Today on Writer’s Glossary…
An anti-hero is not a flawed hero because all heroes are flawed, by definition. An anti-hero
is a protagonist who lacks the attributes that we associate with a traditional hero. Whilst a hero is courageous, beautiful, loyal, strong and driven to uphold justice and protect the innocent, an anti-hero may be ugly, cowardly, selfish, weak and manipulative, but remain the central character in a story.
Walter White from Breaking Bad is a great, modern example of an anti-hero. He sacrifices everything to serve his own ego to be the best meth cook in the business. He lies to his family and kills anyone who stands in his way, showing no loyalty and a lack of empathy. We don’t really want to be Walter because he’s a pretty nasty character, but he’s still hugely popular. But why?
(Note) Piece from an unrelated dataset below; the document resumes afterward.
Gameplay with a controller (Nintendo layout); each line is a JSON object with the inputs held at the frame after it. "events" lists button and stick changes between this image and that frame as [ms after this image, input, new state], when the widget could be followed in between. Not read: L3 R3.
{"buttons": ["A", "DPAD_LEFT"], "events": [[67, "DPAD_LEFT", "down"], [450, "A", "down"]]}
People are drawn to the anti-hero because we can relate to them better than the square-jawed, perfect hero, who always gets the girl and wins the day without a hair out of place. The anti-hero wears her struggles on her sleeve and doesn’t always do the right thing, which gives us a sense of glee in the escapism. She can also be a mirror to society, humanity or modern culture. She’s an outcast on the road to redemption or ruin and that keeps readers hooked.
Examples of anti-heroes: Patrick Bateman (American Psycho by Brett Easton Ellis), Holden Caulfield (Catcher in the Rye by J.D. Salinger), Becky Sharpe (Vanity Fair by William Makepeace Thackeray).